Tuesday, September 29, 2015

Ketchup, umm-no! Catsup, no that's not right! CATCH UP!

When last we visited I was having issues dealing with the death of my friend.  I find myself thinking about sending him a comic or a bit of news or trivia and then reality washes in and I know he's gone forever.  The anger is slowly eroding, but that may take a bit longer to work thru.

I kissed TH as he left to work, had a taxi pick me up at midnight for the trip down to Arizona for the winter.  We boarded on time, had a cool seat mate, and then the captain leaves the plane?  He bounced right back, and with a stern look, and told us we all needed to deplane quickly and take everything with us, we had a fuel leak under such and so engine!  Needless to say, we vacated that plane quick time.  After hours of updates that wasn't all that helpful, Mr. Captain Man came back to the gate and told us the trouble was deeper into the engine and they had a call to the mechanics in Minneapolis, their repair headquarters.  At this point I knew the plane was grounded, and wouldn't be leaving anytime soon.  I called TH and told him to come pick me up on his way home.  Called the airline and had them book me out later that night, and went home and collapsed into bed.  That night the trip went flawlessly.

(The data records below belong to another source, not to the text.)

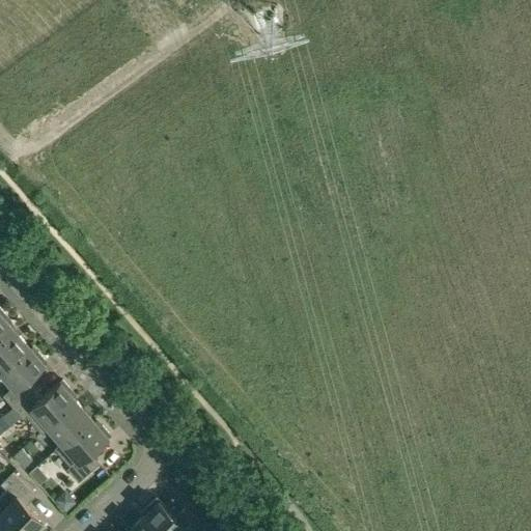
[(0,337),(12,327),(4,317),(7,315),(0,307),(0,337)]
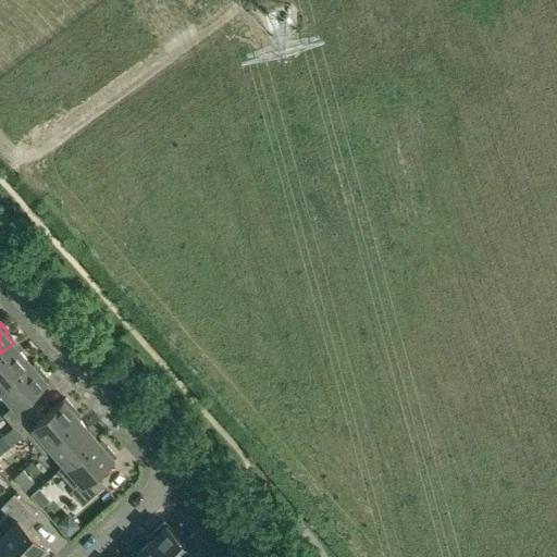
[(13,343),(0,354),(0,386),(29,361),(13,343)]
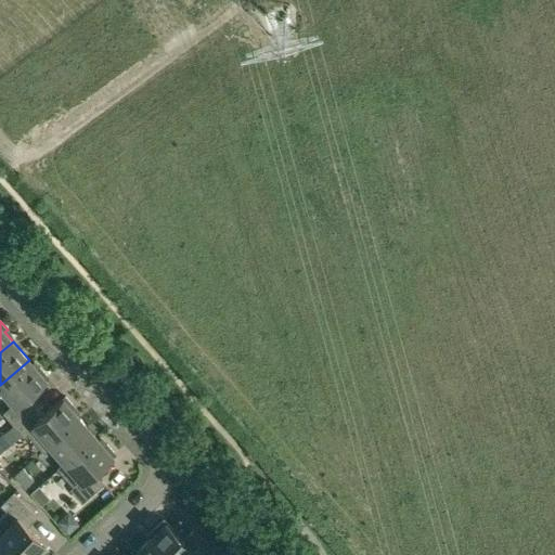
[(29,360),(0,385),(0,388),(14,404),(4,413),(14,424),(37,404),(28,395),(38,386),(47,379),(49,377),(40,368),(38,370),(29,360)]
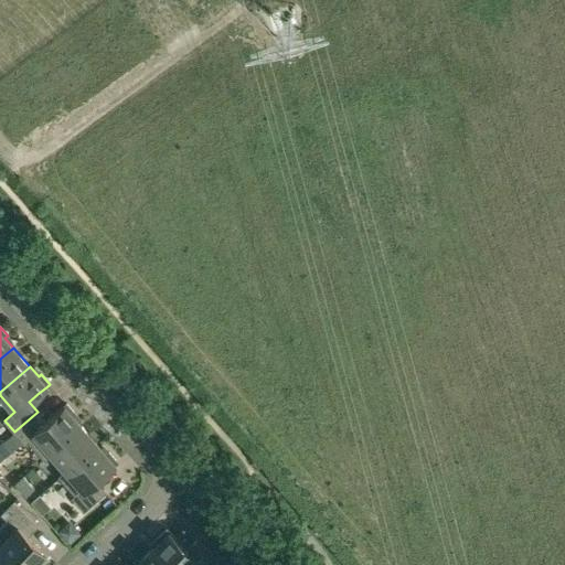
[(38,412),(14,432),(23,441),(24,444),(28,440),(43,458),(82,426),(73,416),(75,414),(67,404),(64,406),(56,413),(46,422),(38,412)]
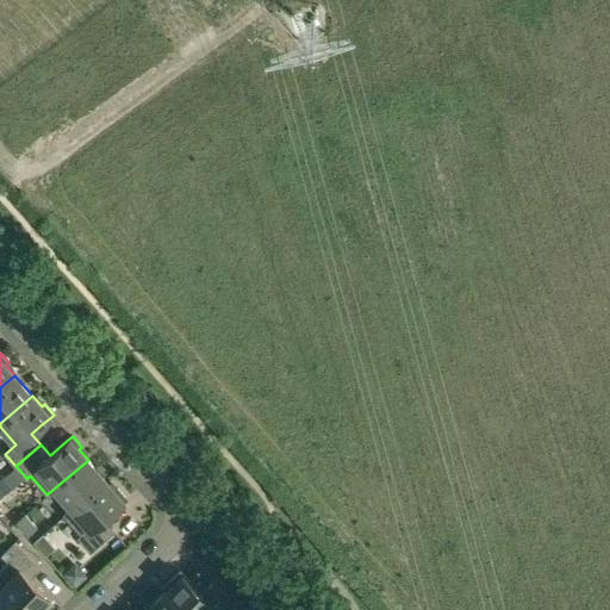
[(64,516),(106,480),(88,460),(47,495),(48,496),(55,490),(70,508),(63,515),(64,516)]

Am back at the library and having a great time.  So many people were so glad to see me I got a million hugs!  After years and years of being a social pariah in the tiny village in Alaska, its shocks me that anyone would like me well enough to miss.

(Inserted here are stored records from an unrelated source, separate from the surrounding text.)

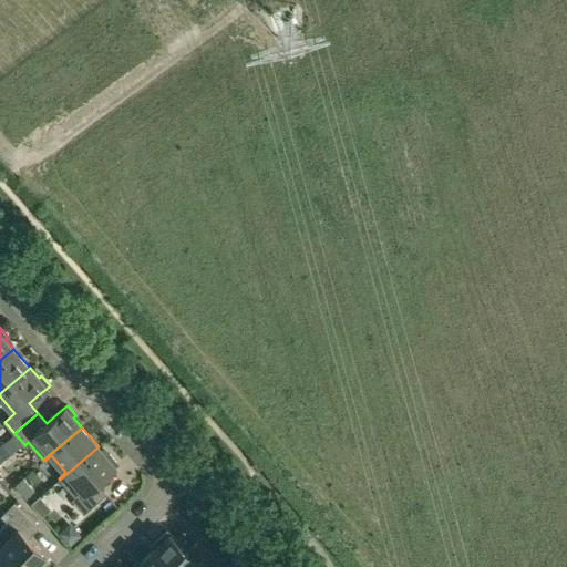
[(99,446),(60,480),(75,497),(72,501),(84,513),(105,494),(96,483),(119,464),(110,454),(106,456),(99,446)]
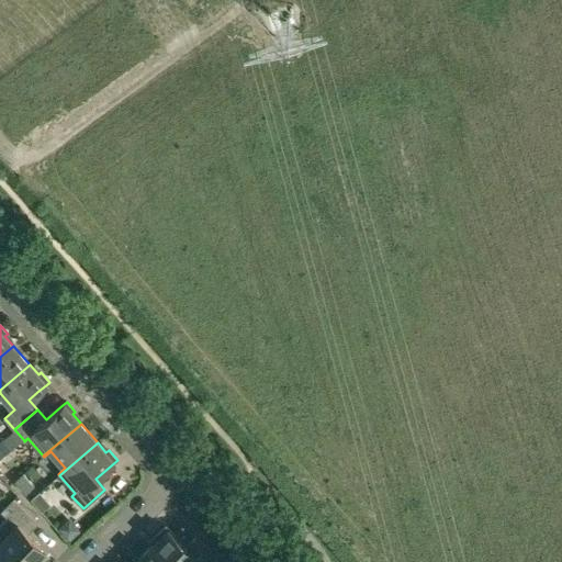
[(23,474),(14,481),(25,494),(33,486),(23,474)]
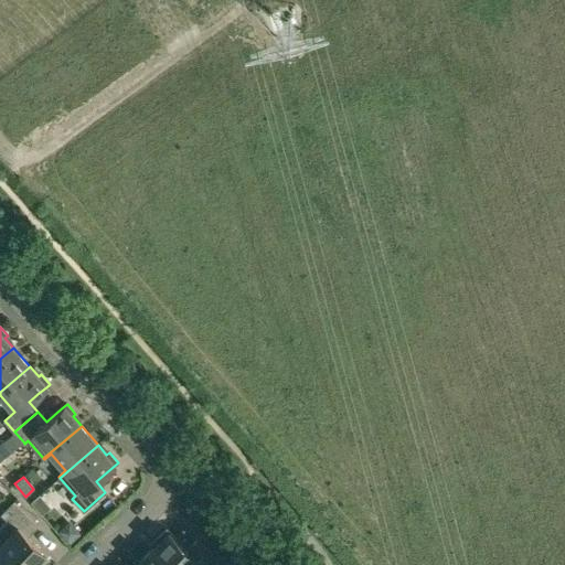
[(2,514),(7,519),(0,525),(0,548),(16,564),(41,564),(42,564),(40,562),(48,554),(24,532),(34,522),(13,502),(2,514)]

TH is still on track to retire after the first of the year!  When he drives down we are going to have to hash out our plans, because at this moment in time, its all a muddled mess.....


Friday, September 4, 2015

Circular Thoughts

A "dear" friend of mine sent me an email saying he had killed himself.  Which should be a time for grieving and sadness.




 But his passing is tainted by the reason he killed himself.

Because the FBI showed up on his doorstep and took his computer and bags of evidence for child pornography.





Leaving me with a jumbled mind. 

How can I mourn someone that I actually didn't know?


Should I even mourn someone who obviously was guilty, or he wouldn't have pulled the life plug?

I know quite a few people who were molested as children, and know how hard it was for them to put their life and self back together.  I HATE molesters!!!

but he was a friend, yeah?


and round and round and round my thoughts go, with no way to solve this dilemma between friendship and disgust.   knowing he will never again leave me an email, and feeling grief at losing his friendship.  but hating who he truly was.

Wednesday, September 2, 2015

The Looniverse Teabaggistan Says WHAT?

Have y'all seen this?



No, you dumb fucks.  Its Athabaskan for "great one" or "tall one".

And to put frosting on this shit cake, there is no Kenyan language!  Swahili or English is spoken in Kenya.

Alaska has been fighting to have the mountain renamed since the 1970's.  But Ohio has been fighting the name change for 40 years!  Yes, McKinley was from Ohio, and he was president.  But who knows a single fact about him besides the two I've mentioned?  President McKinley,  a president so mediocre, no one remembers him.